• **WORK ORDER**: Check each line of the data below for the string "Love", then state how many have it and nothing else.
*** INPUT ***
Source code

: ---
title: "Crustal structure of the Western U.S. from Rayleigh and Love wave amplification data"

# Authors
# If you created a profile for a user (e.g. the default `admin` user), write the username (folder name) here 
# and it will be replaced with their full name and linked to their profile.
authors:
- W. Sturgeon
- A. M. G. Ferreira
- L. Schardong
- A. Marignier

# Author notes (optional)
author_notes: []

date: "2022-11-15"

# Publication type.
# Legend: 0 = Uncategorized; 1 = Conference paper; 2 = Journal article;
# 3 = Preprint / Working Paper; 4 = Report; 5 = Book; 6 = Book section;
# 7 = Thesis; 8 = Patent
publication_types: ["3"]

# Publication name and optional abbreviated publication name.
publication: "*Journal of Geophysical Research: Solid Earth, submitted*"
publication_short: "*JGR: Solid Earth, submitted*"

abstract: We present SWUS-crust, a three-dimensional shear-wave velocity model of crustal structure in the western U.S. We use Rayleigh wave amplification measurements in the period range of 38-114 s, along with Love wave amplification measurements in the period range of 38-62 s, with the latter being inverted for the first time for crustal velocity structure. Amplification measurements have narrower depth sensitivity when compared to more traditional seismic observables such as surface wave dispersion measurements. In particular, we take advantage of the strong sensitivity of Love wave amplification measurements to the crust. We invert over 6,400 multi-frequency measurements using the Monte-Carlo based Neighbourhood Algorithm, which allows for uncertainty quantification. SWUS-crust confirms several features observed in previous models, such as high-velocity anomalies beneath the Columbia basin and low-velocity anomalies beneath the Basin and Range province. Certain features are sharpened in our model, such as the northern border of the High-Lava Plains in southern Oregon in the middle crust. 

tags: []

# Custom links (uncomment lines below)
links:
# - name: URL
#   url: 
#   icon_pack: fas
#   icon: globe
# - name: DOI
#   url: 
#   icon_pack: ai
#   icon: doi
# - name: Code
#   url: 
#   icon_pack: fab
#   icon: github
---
***
• **TASK RESULT**: 2